Extract ::
● ● ● ● ● ● ●

At first glance, this appears to be a liberalization that weakens Nvidia's market power. The opposite is true. By making NVLink the open standard for heterogeneous AI data center architectures, Nvidia is establishing its own interconnect technology as the indispensable nervous system of every future AI factory – regardless of whose CPUs or ASICs are used. Anyone using NVLink is using Nvidia's infrastructure. Competitors Broadcom, AMD, and Intel are not yet part of the NVLink Fusion ecosystem – an exclusivity advantage that remains significant for Nvidia.
In parallel, Nvidia is building the first industrial AI cloud on European soil in Germany: 10,000 Blackwell GPUs, configured as "Germany's AI highway"—as CEO Jensen Huang put it at the Vivatech conference in June 2025. The project is part of a European strategy that envisions 20 AI factories in seven countries and explicitly targets the issue of technological sovereignty—an argument that carries considerable weight in European capitals given the current geopolitical landscape.
The structural dilemma of hyperscalers
Nvidia's Neocloud alliance strategy hits the hyperscalers at a moment of structural weakness. Amazon, Microsoft, and Google have benefited from Nvidia's chip dominance for years while simultaneously trying to break free from it. Amazon's Trainium3 was unveiled in early December 2025—a 3-nanometer chip with four times the performance of its predecessor while using 40 percent less power. AWS is using NVLink in its next generation of chips—illustrating the irony of the situation: even when building its own AI chips, Amazon cannot completely bypass Nvidia's ecosystem.
Google actively funded its own TPU developments and conspicuously stayed away from the recent DGX marketplace initiative—a gesture of strategic distancing that, however, does not change the fact that Google's market share in the cloud business lags significantly behind AWS. AWS generated more than $107 billion in revenue in 2024 and accounts for over 60 percent of Amazon's operating income—a profitability dominance that serves as a benchmark for other hyperscalers and significantly limits their strategic options for competing with Nvidia.
The real strategic question preoccupying analysts and industry observers is therefore not whether Nvidia can replace the hyperscalers – that's not realistic in the foreseeable future. The question is whether Nvidia can curb the growth of the hyperscalers in their most profitable segment – AI infrastructure for enterprise customers – through its Neocloud network. If CoreWeave, Nebius, and similar providers become the preferred infrastructure for developers and AI-first companies, the balance of power in this growth segment will shift – even if the overall size of the hyperscaler market remains unchanged.

● ● ● ● ● ● ●

The data ::
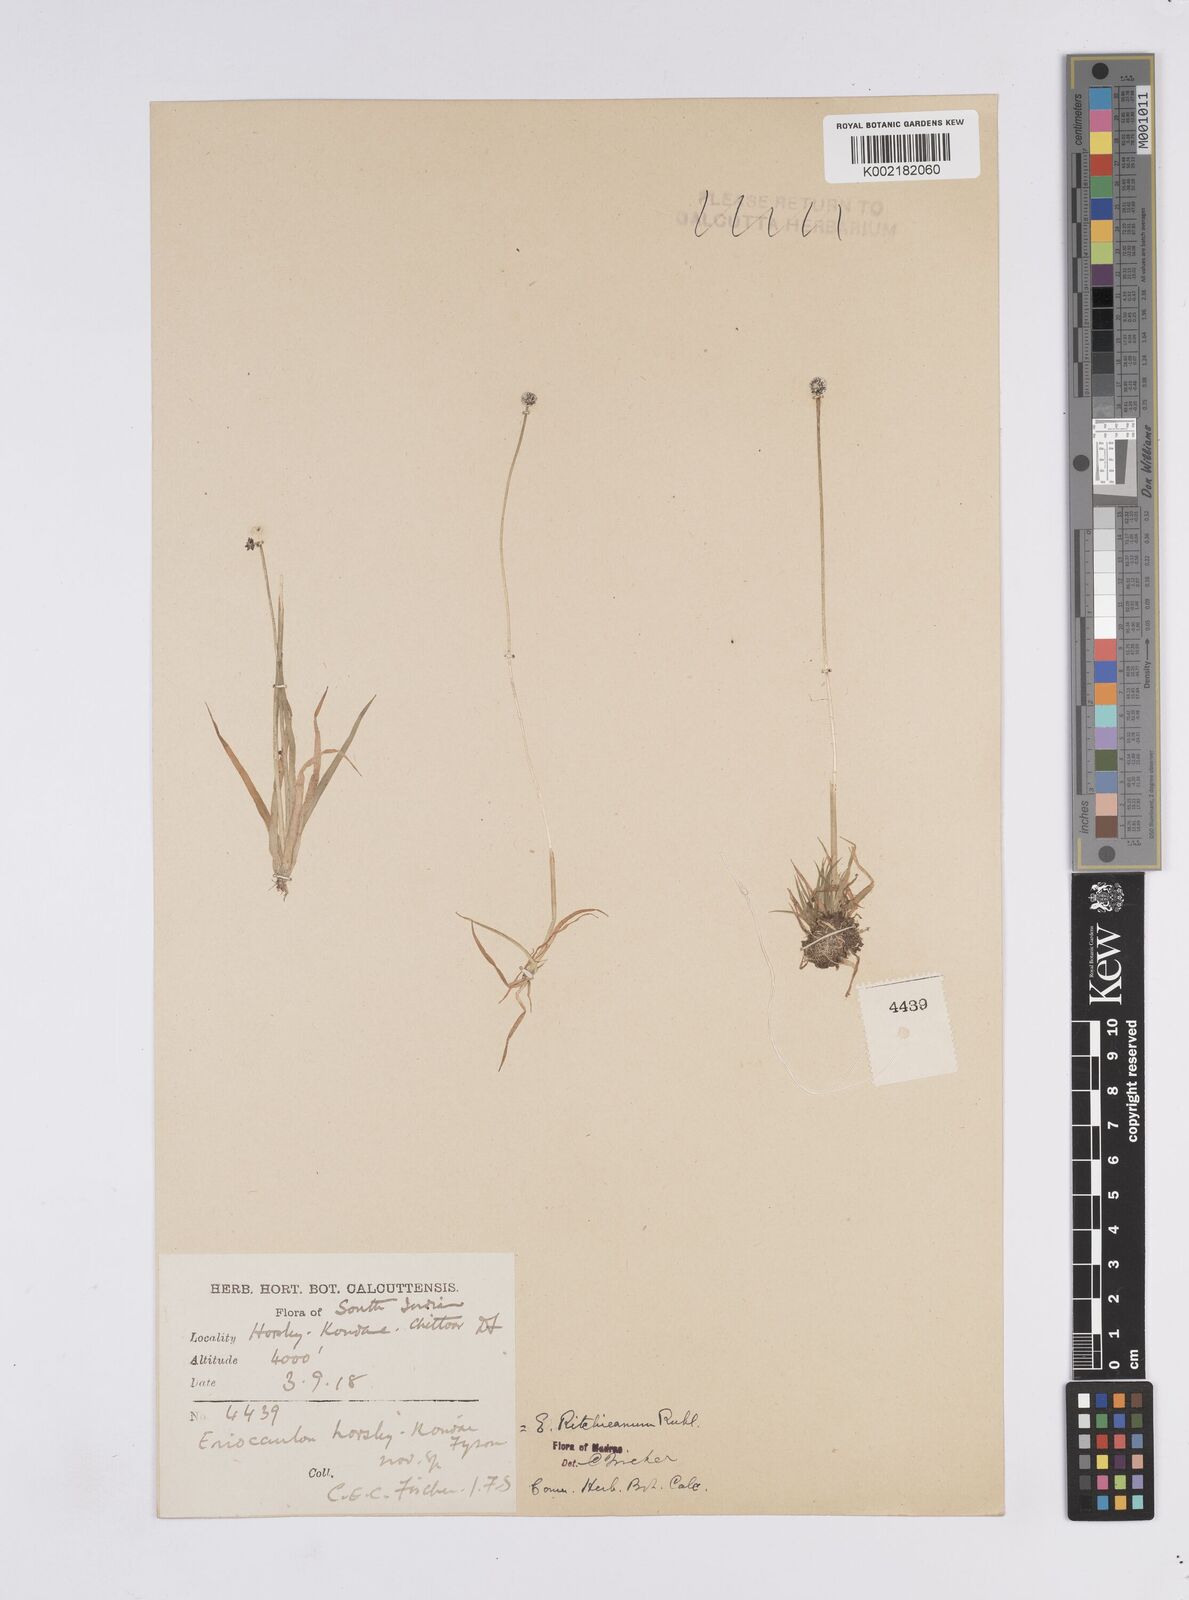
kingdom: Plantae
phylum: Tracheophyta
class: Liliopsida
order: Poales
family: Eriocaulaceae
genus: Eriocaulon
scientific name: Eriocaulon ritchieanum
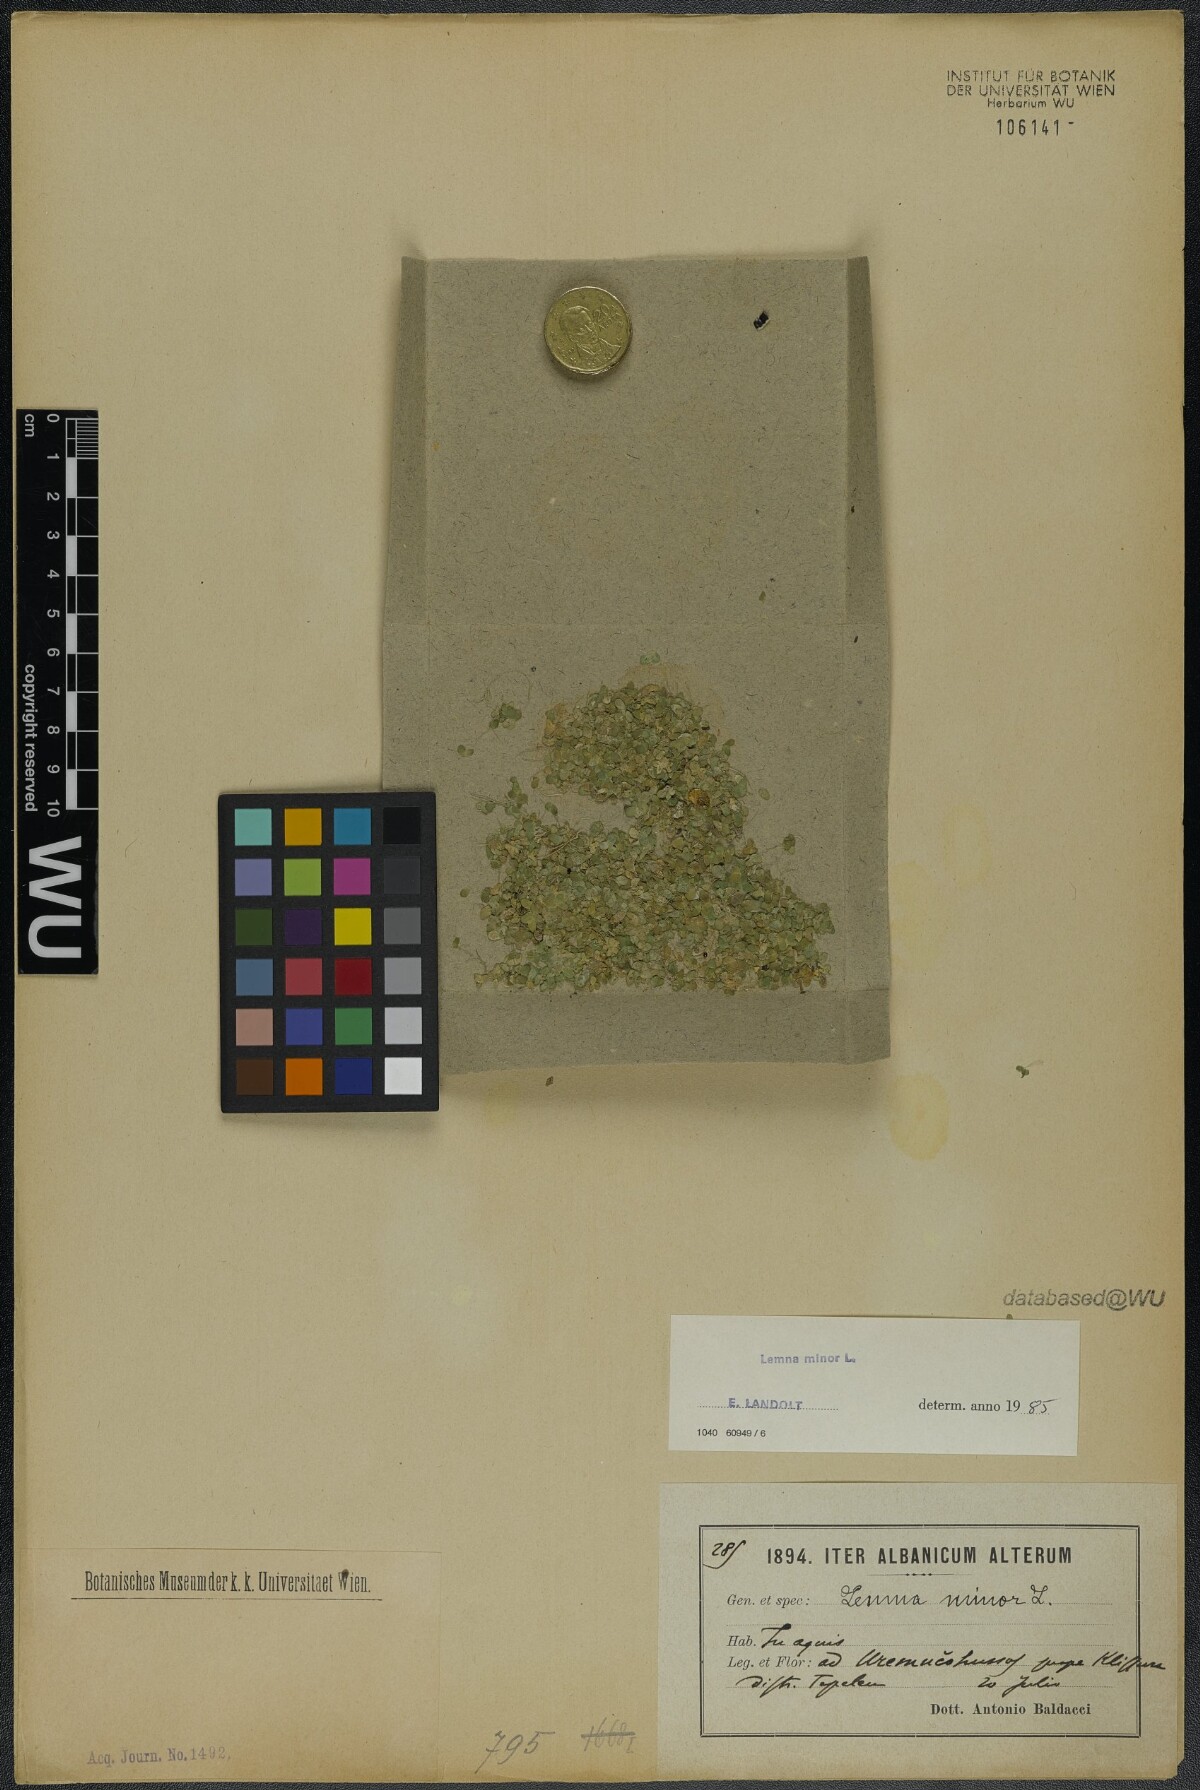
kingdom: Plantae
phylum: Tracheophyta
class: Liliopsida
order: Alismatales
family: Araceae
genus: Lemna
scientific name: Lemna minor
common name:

● ● ● ● ● ● ●

Write the next part of the text above on Nvidia's rivalry with the hyperscalers, picking up after its final sentence.

Expected output ::
The risks of the Nvidia empire
A balanced assessment requires acknowledging structural risks. Nvidia is suspected of creating circular economies through its investments in neocloud providers: it invests capital in companies that use this capital to purchase Nvidia hardware. Jensen Huang has publicly dismissed this as a marginal phenomenon – Nvidia's investment represents only about two percent of CoreWeave's planned infrastructure spending. Nevertheless, the model creates incentive structures that make an independent evaluation of the hardware selection more difficult.
Furthermore, the question of market concentration remains open. A market in which a single chip supplier dominates both the hardware and controls capacity allocation through strategic investments has structural similarities to monopoly situations that have historically attracted regulatory attention. Initial voices from Brussels and Washington are already addressing Nvidia's dominant market position. What regulatory responses will look like and when they will take effect remains to be seen – but they represent a structural risk to the neocloud strategy, one that becomes more likely with Nvidia's increasing market power.
What remains in any case is the realization that the battle for control of the AI infrastructure of the next decade has long since begun – and that Nvidia is no longer just a supplier in this battle, but a fully-fledged player with its own strategic program.